§ What this task involves
Give exactly the lines from the one with "31: (1187, 345)" through the final line of the listing below, both included, leaving out any pictures.
┄┄┄┄┄┄
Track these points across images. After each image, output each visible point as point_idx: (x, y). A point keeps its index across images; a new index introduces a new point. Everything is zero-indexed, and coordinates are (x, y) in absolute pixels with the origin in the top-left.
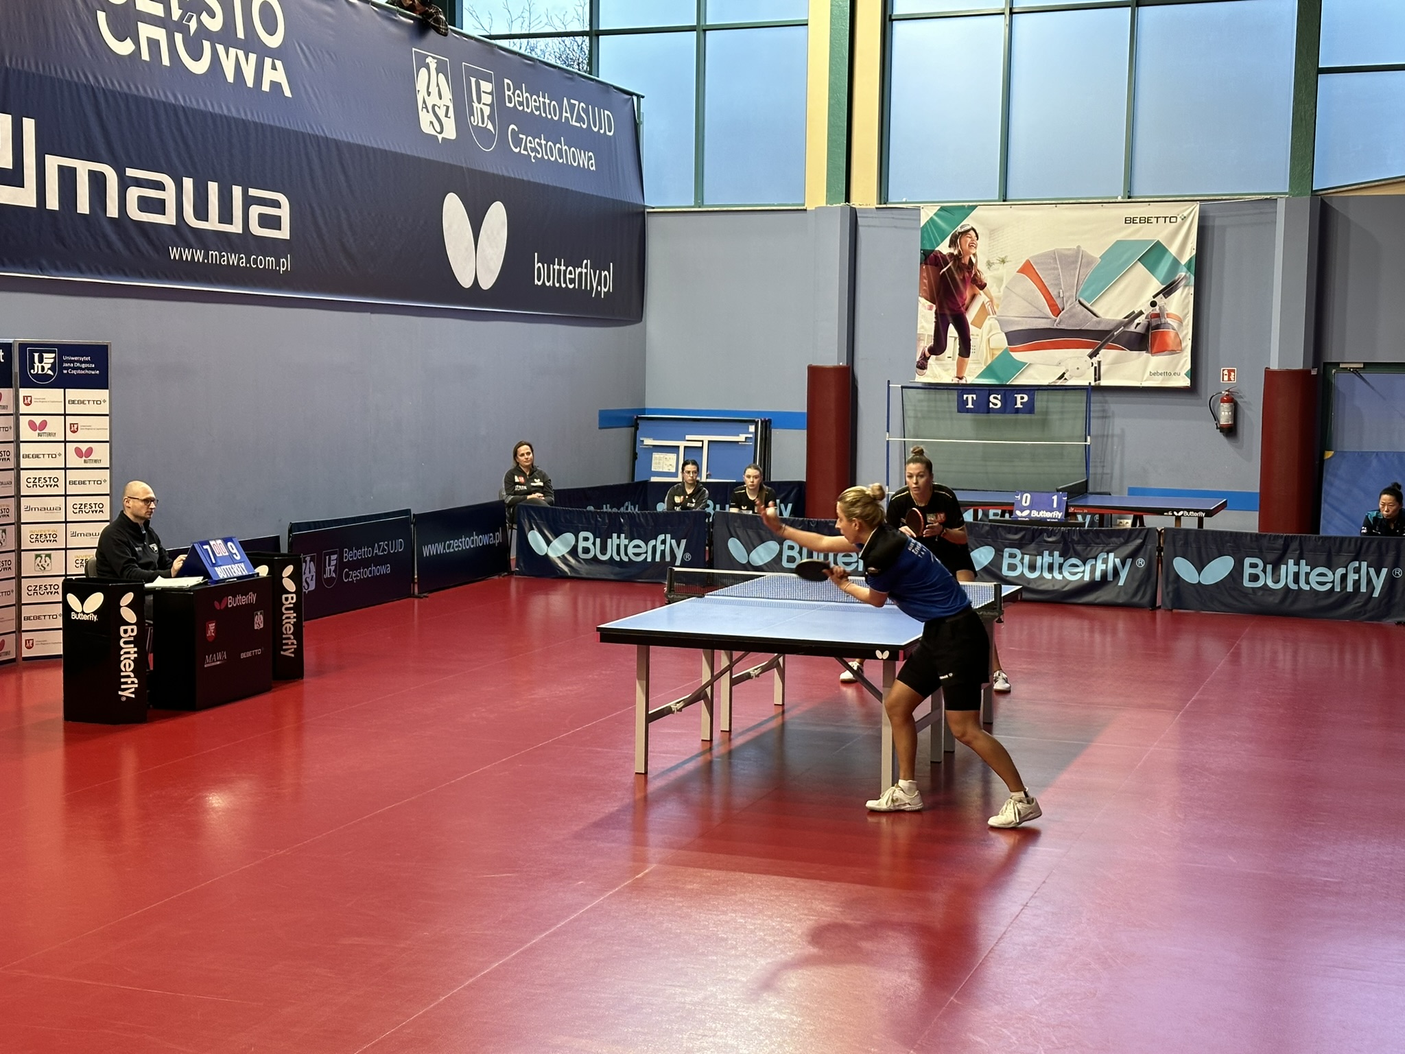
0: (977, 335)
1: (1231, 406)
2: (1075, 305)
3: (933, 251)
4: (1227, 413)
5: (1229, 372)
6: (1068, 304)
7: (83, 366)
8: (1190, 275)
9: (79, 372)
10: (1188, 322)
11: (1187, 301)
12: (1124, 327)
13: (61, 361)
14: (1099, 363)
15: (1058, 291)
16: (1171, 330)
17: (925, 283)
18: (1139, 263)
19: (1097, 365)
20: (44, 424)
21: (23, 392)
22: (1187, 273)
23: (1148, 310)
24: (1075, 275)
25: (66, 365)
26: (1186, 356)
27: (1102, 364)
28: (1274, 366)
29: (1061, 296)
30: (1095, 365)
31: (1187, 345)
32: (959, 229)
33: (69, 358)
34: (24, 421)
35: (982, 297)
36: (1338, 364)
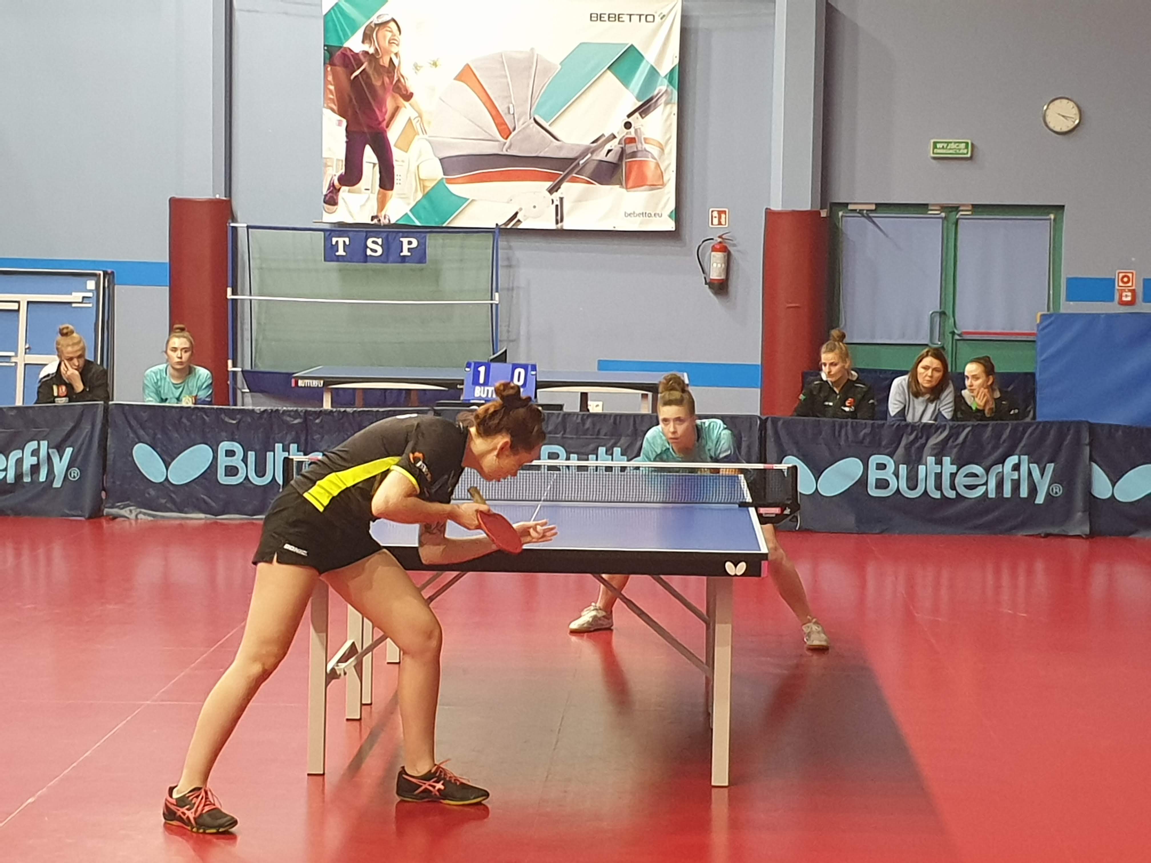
┄┄┄┄┄┄
§ Exercise result
31: (1187, 345)
32: (959, 229)
33: (69, 358)
34: (24, 421)
35: (982, 297)
36: (1338, 364)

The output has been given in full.